André Mendonça concede liberdade a ex-procurador do INSS investigado por desvios

O ministro André Mendonça, do Supremo Tribunal Federal (STF), concedeu liberdade a Virgílio Antônio Ribeiro de Oliveira Filho, ex-procurador-geral do Instituto Nacional do Seguro Social (INSS). A decisão, formalizada na noite de terça-feira (8), substitui a prisão preventiva por medidas cautelares diversas, incluindo o uso de tornozeleira eletrônica.

O investigado estava detido desde novembro do ano passado, no curso da Operação Sem Desconto. A investigação apura um esquema de fraudes envolvendo descontos ilegais em aposentadorias e pensões, realizados por meio de associações que, segundo a Polícia Federal (PF), operavam como fachadas para o desvio de recursos públicos.

Medidas cautelares e restrições impostas pelo STF

Além da monitoração eletrônica, o ministro estabeleceu restrições rigorosas para a soltura. O ex-procurador está proibido de manter qualquer tipo de comunicação com outros investigados no processo. Adicionalmente, foi vedado o acesso do acusado às dependências do INSS e da Dataprev, empresa pública responsável pela gestão dos dados da autarquia previdenciária.

Para o magistrado, a conclusão da fase investigativa pela Polícia Federal altera o cenário jurídico que justificava a manutenção da custódia. André Mendonça argumentou que as novas medidas restritivas são suficientes para garantir a ordem pública e impedir que o investigado volte a praticar atividades ilícitas relacionadas ao caso.
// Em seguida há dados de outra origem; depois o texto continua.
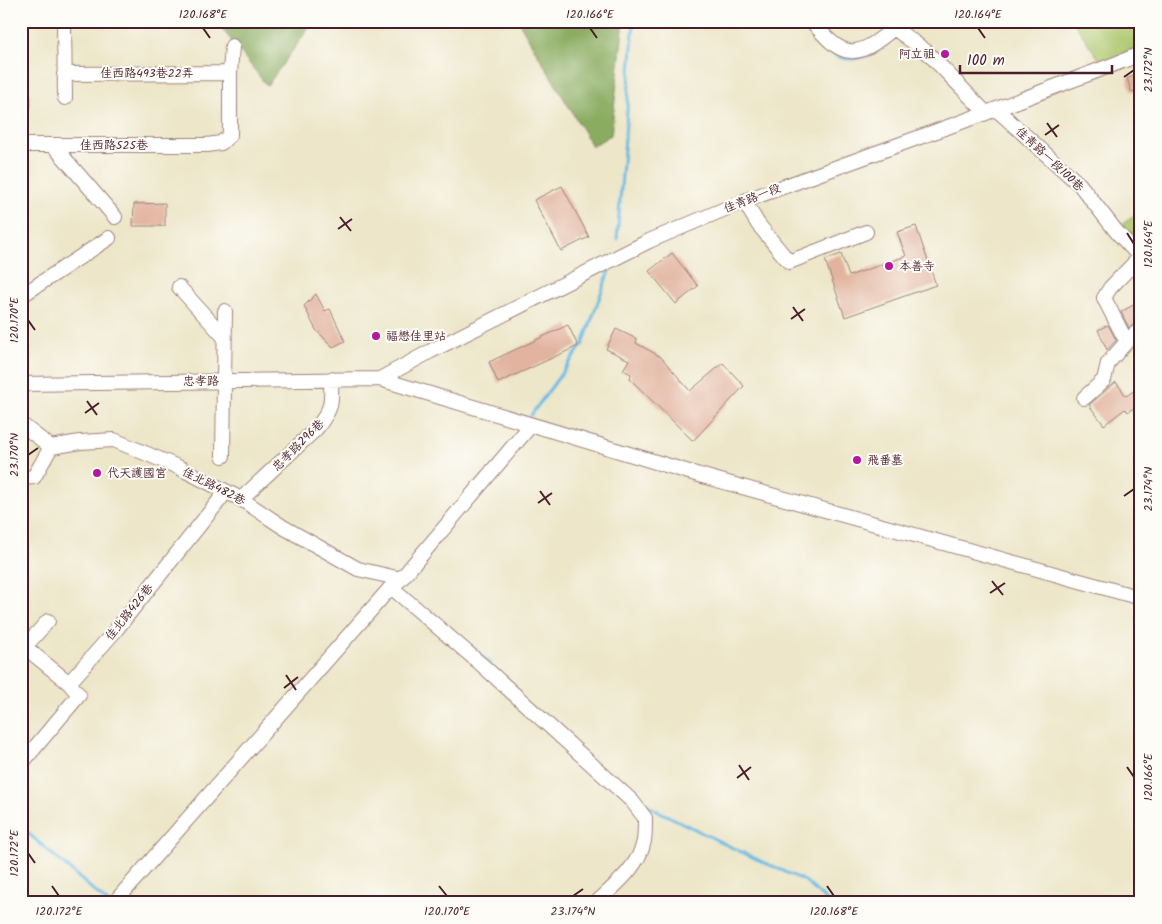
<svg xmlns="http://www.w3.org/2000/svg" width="1162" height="924" font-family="Kalam,'LXGW WenKai TC',sans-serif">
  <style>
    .green { fill: #adc86e; stroke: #7c744c }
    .forest { fill: #8aac61; stroke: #6a6646 }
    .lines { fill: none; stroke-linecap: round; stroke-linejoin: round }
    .stream { stroke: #66bae2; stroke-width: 3 }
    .building { fill: #e2b49f }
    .minor-casing { stroke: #9c827a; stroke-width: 16 }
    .minor { stroke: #fff; stroke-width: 14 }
    .ticks { fill: none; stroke: #4a1f2b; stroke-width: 2 }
    .poi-dot { fill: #b5179e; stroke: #fdfcf7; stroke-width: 2 }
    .labels { text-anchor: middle; stroke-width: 4; stroke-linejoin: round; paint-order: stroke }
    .poi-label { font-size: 12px; fill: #4a1f2b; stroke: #fdfcf7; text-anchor: start }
    .street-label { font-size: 12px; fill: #4a1f2b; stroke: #fdfcf7 }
    .neatline { fill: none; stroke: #4a1f2b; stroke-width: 2 }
    .ticks-label { font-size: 12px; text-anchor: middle; fill: #4a1f2b }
  </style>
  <rect width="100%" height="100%" fill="#fdfcf7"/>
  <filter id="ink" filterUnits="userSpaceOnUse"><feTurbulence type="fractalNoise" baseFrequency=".02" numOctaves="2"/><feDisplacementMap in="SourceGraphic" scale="10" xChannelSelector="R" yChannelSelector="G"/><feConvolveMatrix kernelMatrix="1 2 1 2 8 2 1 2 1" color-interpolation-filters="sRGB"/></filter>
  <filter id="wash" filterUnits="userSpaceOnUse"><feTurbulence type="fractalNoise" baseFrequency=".0096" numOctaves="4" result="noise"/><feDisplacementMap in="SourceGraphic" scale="20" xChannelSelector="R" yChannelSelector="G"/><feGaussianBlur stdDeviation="1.12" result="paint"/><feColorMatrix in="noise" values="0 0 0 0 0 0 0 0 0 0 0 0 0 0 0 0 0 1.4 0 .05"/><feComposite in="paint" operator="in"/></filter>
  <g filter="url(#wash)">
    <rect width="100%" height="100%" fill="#ede6c9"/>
    <path class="green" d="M 1073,21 L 1141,21 L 1141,46 L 1101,62 Z
      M 1141,211 L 1141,253 L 1117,228 Z"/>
    <path class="forest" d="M 216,21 L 314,21 L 267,86 Z
      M 518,21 L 624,21 L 611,135 L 592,146 Z"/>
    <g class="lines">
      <path class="stream" d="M 801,21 C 822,47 840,72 875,51 C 883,46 891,42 896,33
        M 899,28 L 902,21
        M 617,239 L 634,21
        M 531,415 L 583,344 L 609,271
        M 471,647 L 491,664
        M 636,796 L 650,807 L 741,852 L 805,881 L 829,903
        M 21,827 L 108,903"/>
    </g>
    <g id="blocks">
      <path class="building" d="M 1141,74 L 1141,93 L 1131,91 L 1127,78 Z
        M 30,93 L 30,111 L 21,111 L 21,94 Z
        M 562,186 L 589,237 L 561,251 L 534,200 Z
        M 165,203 L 165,226 L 133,226 L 134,204 Z
        M 916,226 L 936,285 L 845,317 L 825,260 L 841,254 L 849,276 L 906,256 L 897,232 Z
        M 672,253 L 698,286 L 676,304 L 649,271 Z
        M 316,294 L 325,311 L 330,309 L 345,341 L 333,347 L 316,330 L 304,306 Z
        M 1135,304 L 1141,312 L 1141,320 L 1129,328 L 1121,312 Z
        M 568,325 L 578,346 L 498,383 L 489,362 Z
        M 1108,325 L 1116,340 L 1107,350 L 1098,330 Z
        M 616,329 L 637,339 L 636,343 L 661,357 L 690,391 L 723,363 L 744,386 L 693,441 L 630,379 L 631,374 L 623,370 L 629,360 L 606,349 Z
        M 1116,382 L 1126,396 L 1141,386 L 1141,403 L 1128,412 L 1125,409 L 1104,425 L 1089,405 Z"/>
    </g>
  </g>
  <g filter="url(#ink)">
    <use href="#blocks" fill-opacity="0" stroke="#9c827a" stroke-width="1"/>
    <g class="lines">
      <defs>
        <path id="minor" d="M 64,21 L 65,98
          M 812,21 C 843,60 856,60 894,28 L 927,52 L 986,113
          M 64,74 L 230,73
          M 996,109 L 1080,185 L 1116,231 L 1141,258
          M 21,145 L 207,145 L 221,143 L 230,135 L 230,73 L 232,46
          M 53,145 L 115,217
          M 744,201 L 758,224 L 789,262 L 866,232
          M 179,287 L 225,338
          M 21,296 L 109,238
          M 1129,339 L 1123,335 L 1104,298 L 1110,288 L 1140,257
          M 380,379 L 431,351 L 649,241 L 744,201 L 986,113 L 1141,54
          M 21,384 L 380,379 L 699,475 L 1141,598
          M 1084,398 L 1104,380 L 1108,363 L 1129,339 L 1141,329
          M 21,424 L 51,447 L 80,442 L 114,440 L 178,467 L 241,499 L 283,527 L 358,569 L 401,579
          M 531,425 L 401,579 L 391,587 L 482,665 L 632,801 L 645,818 C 645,825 645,834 644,841 C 639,867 614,886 596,903
          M 223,456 L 225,311
          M 21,478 L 34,477 L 51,447
          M 241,499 L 316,429 C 332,409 332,404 331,379
          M 21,644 L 69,683 L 115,631 L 226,492
          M 21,651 L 48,621
          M 21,764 L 79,695 L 69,683
          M 114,903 L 391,587"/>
      </defs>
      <use href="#minor" class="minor-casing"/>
      <use href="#minor" class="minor"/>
    </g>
  </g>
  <path class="ticks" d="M 203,28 L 210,38M 590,28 L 597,38M 978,28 L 985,38M 1124,77 L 1134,70M 1047,123 L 1057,137M 1045,135 L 1059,125M 340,217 L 351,231M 338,229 L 352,219M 1127,233 L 1134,244M 793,307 L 803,321M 791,319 L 805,309M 28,320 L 35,330M 87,401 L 97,415M 85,413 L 99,403M 28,455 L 38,448M 540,491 L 550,505M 1124,496 L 1134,489M 538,503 L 552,493M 992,581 L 1003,595M 990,593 L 1005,583M 286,675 L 296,690M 284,688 L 298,677M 739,765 L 749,780M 1127,767 L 1134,777M 737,778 L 751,767M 28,853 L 35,863M 52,886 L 59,896M 439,886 L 447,896M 827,886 L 834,896M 573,896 L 583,889"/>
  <g class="poi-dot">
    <circle cx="945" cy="54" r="5"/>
    <circle cx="889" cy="266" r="5"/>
    <circle cx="376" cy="336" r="5"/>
    <circle cx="857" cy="460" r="5"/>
    <circle cx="97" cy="473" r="5"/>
  </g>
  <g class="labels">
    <g class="poi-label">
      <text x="935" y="58" text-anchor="end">阿立祖</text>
      <text x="899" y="270">本善寺</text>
      <text x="386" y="340">福懋佳里站</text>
      <text x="867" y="464">飛番墓</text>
      <text x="107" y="477">代天護國宮</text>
    </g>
    <g class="street-label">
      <text x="147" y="77">佳西路493巷22弄</text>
      <text x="114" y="149">佳西路525巷</text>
      <text transform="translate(1050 159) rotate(43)" y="4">佳青路一段100巷</text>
      <text transform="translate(752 198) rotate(-21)" y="4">佳青路一段</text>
      <text transform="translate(201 381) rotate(-1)" y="4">忠孝路</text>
      <text transform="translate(298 445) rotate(-45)" y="4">忠孝路296巷</text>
      <text transform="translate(214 486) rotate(27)" y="4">佳北路482巷</text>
      <text transform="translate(129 612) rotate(-51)" y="4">佳北路426巷</text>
    </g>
  </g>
  <rect width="1162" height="924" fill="none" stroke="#fdfcf7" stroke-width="55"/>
  <path d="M960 65v8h152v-8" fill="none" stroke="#4a1f2b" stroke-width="2.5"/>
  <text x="967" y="65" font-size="15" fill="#4a1f2b" stroke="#fdfcf7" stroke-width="4" paint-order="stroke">100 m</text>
  <rect x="28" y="28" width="1106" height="868" class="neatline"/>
  <g class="ticks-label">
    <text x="203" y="18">120.168°E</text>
    <text x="590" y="18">120.166°E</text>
    <text x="978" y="18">120.164°E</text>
    <text transform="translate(1148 70) rotate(-90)" y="4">23.172°N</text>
    <text transform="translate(1148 244) rotate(-90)" y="4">120.164°E</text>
    <text transform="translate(14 320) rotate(-90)" y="4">120.170°E</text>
    <text transform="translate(14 455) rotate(-90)" y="4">23.170°N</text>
    <text transform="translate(1148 489) rotate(-90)" y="4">23.174°N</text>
    <text transform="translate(1148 777) rotate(-90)" y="4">120.166°E</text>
    <text transform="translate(14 853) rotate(-90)" y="4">120.172°E</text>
    <text x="59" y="915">120.172°E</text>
    <text x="447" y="915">120.170°E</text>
    <text x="573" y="915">23.174°N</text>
    <text x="834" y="915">120.168°E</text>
  </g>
</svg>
Contexto das fraudes e indiciamentos

No início de agosto, a Polícia Federal indiciou Virgílio Antônio Ribeiro de Oliveira Filho sob a acusação de ter recebido R$ 11,9 milhões provenientes de descontos irregulares. As investigações apontam que o montante teria sido repassado por meio de empresas vinculadas à Confederação Nacional dos Trabalhadores na Agricultura (Contag), utilizando a esposa do ex-procurador como intermediária.
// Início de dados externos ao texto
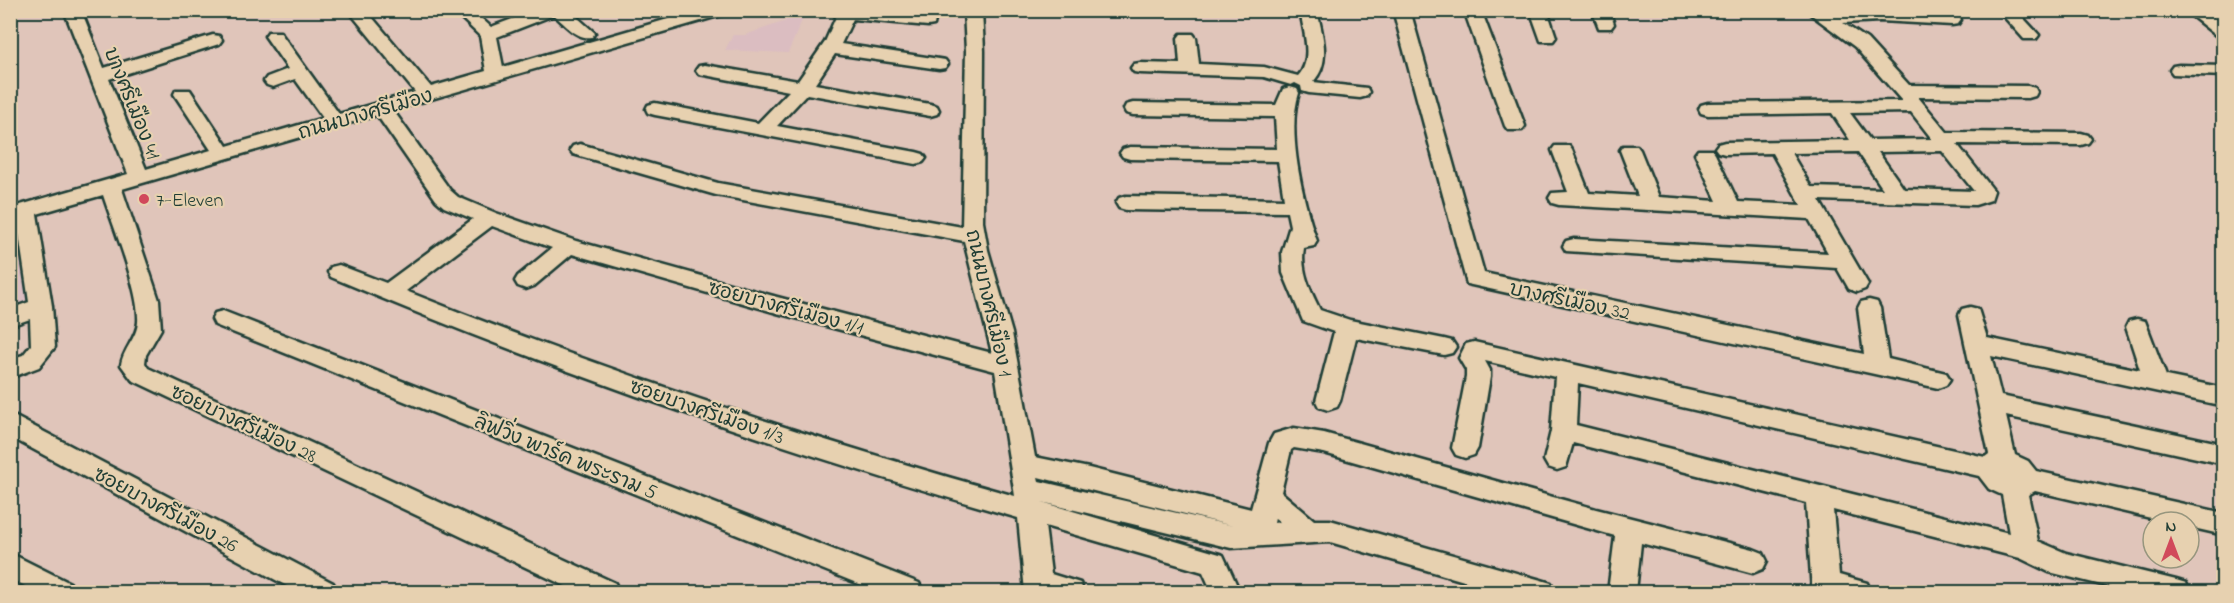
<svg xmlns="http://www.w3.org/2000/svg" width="2234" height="603" viewBox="0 0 2234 603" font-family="'Indie Flower','Playpen Sans Thai',sans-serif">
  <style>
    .built { fill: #dbbdc1 }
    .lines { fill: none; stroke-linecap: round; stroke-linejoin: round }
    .minor-casing { stroke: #1f3d34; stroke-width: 5 }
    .minor { fill: #e7d1b0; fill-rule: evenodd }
    .poi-dot { fill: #d1495b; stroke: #e7d1b0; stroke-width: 2 }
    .labels { text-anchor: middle; stroke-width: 4.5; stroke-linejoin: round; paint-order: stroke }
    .street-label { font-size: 20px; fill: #1f3d34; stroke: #e7d1b0 }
    .poi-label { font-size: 20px; fill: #1f3d34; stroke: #e7d1b0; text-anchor: start }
  </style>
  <rect width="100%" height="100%" fill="#e0c5ba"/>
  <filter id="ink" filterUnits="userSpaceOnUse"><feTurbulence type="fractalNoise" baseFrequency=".0167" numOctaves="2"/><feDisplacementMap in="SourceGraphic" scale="12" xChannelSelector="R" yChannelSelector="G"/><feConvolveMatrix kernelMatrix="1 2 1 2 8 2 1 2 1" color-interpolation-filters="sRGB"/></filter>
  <g filter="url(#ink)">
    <!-- built -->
    <g class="built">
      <polygon points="777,11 806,11 788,53 725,50 733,35 745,35 786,21"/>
      <polygon points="20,229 36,305 11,314 11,232"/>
    </g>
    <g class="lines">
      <defs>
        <g id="minor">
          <path d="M64,10H81L104,68L213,35L219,36L222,40L219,44L109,79L146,169L211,150L174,94L176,90H190L227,146L323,118L295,79L273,87L267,85L264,81L267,77L288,69L265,36L268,32H280L339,114L415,92L348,10H366L431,87L486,71L480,36L453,10H472L491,27L536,10H569L595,33L592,37C577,40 565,24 554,15L497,37L503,67L699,10H727L725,14L393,110L450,190L458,197L496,213L576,241L777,297L992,353L964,241L716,195L573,154L570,150L573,146L580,144L718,183L962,227L966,51L964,10H982L984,51L983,222L988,250L1012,333L1035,457L1089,468L1251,509L1269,443L1274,434L1294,428L1324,433L1596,509L1753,549L1763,553L1767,561L1763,569L1753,573L1641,543L1636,592H1608L1615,536L1324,453L1294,448L1291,450L1281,492L1314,520H1330L1541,580L1551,583L1555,592H1502L1330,542L1231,548L1042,502L1223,555L1240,592H1212L1203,572L1045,526L1051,574L1080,583L1084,592H1025L1018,518C784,451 555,372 331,277L328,272L331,267L339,265L386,283L473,219L444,207L436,200L377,115L122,189L159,300L161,329L146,355L145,363L148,368L615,583L619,592H578L132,380L121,365C123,349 137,338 138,322C140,292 113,226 103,195L37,214L52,306L55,347L39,367L10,378V359L23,355L31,345L30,319L10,326V309L29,302L17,220L10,222V208L128,174ZM492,226L552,248L518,276L515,281L518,286L526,289L534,286L572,254L777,313L995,371L1015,496C808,438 605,371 406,291ZM1038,477L1233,526L1039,481ZM1275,518L1280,522L1274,523Z"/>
          <polygon points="839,10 874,10 920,15 920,10 937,10 934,25 928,26 853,19 841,44 939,59 945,60 948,64 945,68 939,69 835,54 815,84 930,104 937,106 939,110 937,114 930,116 807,94 777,126 916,152 923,154 926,158 923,162 916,164 655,115 648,113 646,109 648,105 655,103 758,123 789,91 699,74 696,70 699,66 705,65 798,81 825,42"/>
          <path d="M1300,10H1317C1322,34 1332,62 1313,82L1367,88L1369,92L1367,96L1360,98L1309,93L1302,91L1301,86L1295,83L1291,85L1264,77L1140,73L1134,72L1131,68L1134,64L1140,63L1180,64L1178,38L1181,34H1193L1196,38L1199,64L1264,67L1298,76C1314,59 1303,30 1300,10Z"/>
          <polygon points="1393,10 1410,10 1484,273 1864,354 1858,308 1861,302 1869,300 1877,302 1880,308 1888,359 1946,373 1950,379 1946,385 1938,388 1467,284"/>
          <polygon points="1464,10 1481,10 1525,126 1522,130 1508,130 1505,126"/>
          <polygon points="1530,10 1547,10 1556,37 1553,41 1541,41"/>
          <polygon points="1592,10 1609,10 1614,24 1611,28 1599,28"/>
          <path d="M1805,10H1825L1828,13L1880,11L1958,16L1961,20L1958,24L1952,25L1880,21L1843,23L1867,39L1909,85L2028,86L2035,88L2037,92L2035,96L2028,98L1918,97L1947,132L2081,133L2088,135L2091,139L2088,143L2081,145L1957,144L1994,191L1991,200L1975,205L1819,200L1868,284L1865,289L1857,292L1849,289L1837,268L1566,251L1563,246L1566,241L1574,239L1828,253L1809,219L1559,205L1552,203L1549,198L1552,193L1568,192L1552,150L1555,146H1569L1572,150L1589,193L1638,196L1620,150L1623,146H1637L1640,150L1659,197L1717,201L1695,154L1698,150H1712L1715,154L1738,202L1801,205L1772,153L1725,154L1718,152L1715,148L1718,144L1725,142L1850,140L1832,113L1708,115L1701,113L1699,109L1701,105L1708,103L1902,101L1855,47ZM1911,112L1932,139L1870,140L1850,113ZM1942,151L1974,191L1904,189L1878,152ZM1858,152L1883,189L1811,187L1791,153Z"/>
          <polygon points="1998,10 2016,10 2039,35 2036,39 2024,39"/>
          <polygon points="2184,10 2204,10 2224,25 2224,38 2218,37"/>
          <polygon points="2179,65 2224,66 2224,76 2173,74 2170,70 2173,66"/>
          <path d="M1290,87L1297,89L1299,93C1286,132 1303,202 1317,241L1314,246L1304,248C1300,270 1310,290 1320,310L1350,320L1444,339L1452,341L1456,347L1452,353L1444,355L1356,338L1340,401L1337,407L1328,410L1319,407L1316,401L1334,332L1303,321L1283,273L1282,252L1290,226L1287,212L1126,210L1119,208L1116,203L1119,198L1126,196L1284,199L1278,161L1130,159L1123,157L1120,153L1123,149L1130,147L1277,149L1275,117L1133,115L1126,113L1124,109L1126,105L1133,103L1276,105L1283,89Z"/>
          <path d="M1970,307L1978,309L1987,338L2140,370L2126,327L2129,321L2137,319L2145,321L2166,376L2224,388V406L1991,356L2001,396L2224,444V464L2006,416L2015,455L2028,461L2036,471L2224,513V535L2189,527V522H2168L2035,491L2028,495L2038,541L2066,553L2176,580L2186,583L2190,592H2130L2049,572L2020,558L1833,510L1839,575L1867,583L1871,592H1812L1806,503L1573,443L1566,467L1557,470L1548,467L1544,460L1551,431L1555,377L1485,361L1490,370V377L1478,448L1474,455L1465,458L1456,455L1452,448L1466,377V370L1459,358L1466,344L1474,342L1985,457L1989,454L1959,315L1962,309ZM1578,383L1979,476L1989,489L2002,495L2009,533L1576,425Z"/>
          <polygon points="223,311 919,583 923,592 879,592 215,325 212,319 215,313"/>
          <polygon points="10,414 333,583 337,592 298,592 18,441 10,436"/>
          <polygon points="10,553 70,583 74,592 36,592 10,578"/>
        </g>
      </defs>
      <!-- minor casing -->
      <use href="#minor" class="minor-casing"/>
      <!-- minor -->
      <use href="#minor" class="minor"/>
    </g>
  </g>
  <!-- markers -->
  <circle class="poi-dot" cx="144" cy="199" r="6"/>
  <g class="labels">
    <!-- street labels -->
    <g class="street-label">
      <text transform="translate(133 103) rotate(68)" y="7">บางศรีเมือง 41</text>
      <text transform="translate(365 113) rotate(-16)" y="7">ถนนบางศรีเมือง</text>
      <text transform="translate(1570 300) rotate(12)" y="7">บางศรีเมือง 32</text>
      <text transform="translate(990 303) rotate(77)" y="7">ถนนบางศรีเมือง 1</text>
      <text transform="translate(786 307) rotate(15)" y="7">ซอยบางศรีเมือง 1/1</text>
      <text transform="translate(707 411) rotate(19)" y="7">ซอยบางศรีเมือง 1/3</text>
      <text transform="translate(244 423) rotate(25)" y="7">ซอยบางศรีเมือง 28</text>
      <text transform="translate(566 456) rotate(22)" y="7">ลิฟวิ่ง พาร์ค พระราม 5</text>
      <text transform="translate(166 509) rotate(28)" y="7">ซอยบางศรีเมือง 26</text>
    </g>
    <!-- poi labels -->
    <g class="poi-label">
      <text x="156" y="206">7-Eleven</text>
    </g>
  </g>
  <!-- margin -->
  <rect width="2234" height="603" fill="none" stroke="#e7d1b0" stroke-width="36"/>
  <rect x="18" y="18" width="2198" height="567" fill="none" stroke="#1f3d34" stroke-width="2" filter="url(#ink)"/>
  <!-- north arrow -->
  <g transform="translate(2171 540)"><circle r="28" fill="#e7d1b0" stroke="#97967e" stroke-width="1.5"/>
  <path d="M0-4.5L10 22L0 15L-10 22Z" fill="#d1495b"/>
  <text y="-9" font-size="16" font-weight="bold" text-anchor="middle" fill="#1f3d34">N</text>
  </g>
</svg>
O esquema, que gerou um prejuízo significativo aos beneficiários da Previdência, levou o governo federal a destinar R$ 547 milhões para o ressarcimento dos valores subtraídos. A Agência Brasil detalha que o caso envolve uma rede complexa de entidades e agentes públicos.

Decisões paralelas em outros processos

A decisão de Mendonça também contemplou outros envolvidos na mesma operação. Samuel Bomfim Júnior, contador da Confederação Nacional dos Agricultores Familiares e Empreendedores Familiares Rurais (Conafer), também foi beneficiado com a soltura e o uso de tornozeleira eletrônica.

Em desdobramentos distintos, o ministro revogou o uso de tornozeleira eletrônica para José Carlos Oliveira, ex-ministro da Previdência Social, e Pedro Corrêa Neto, ex-secretário de Inovação do Ministério da Agricultura. José Carlos Oliveira, também chamado de Ahmed Mohamad Oliveira, é citado em relatórios da PF como suposto destinatário de R$ 100 mil em propina, valor que teria sido pago pela Conafer em troca de facilidades políticas.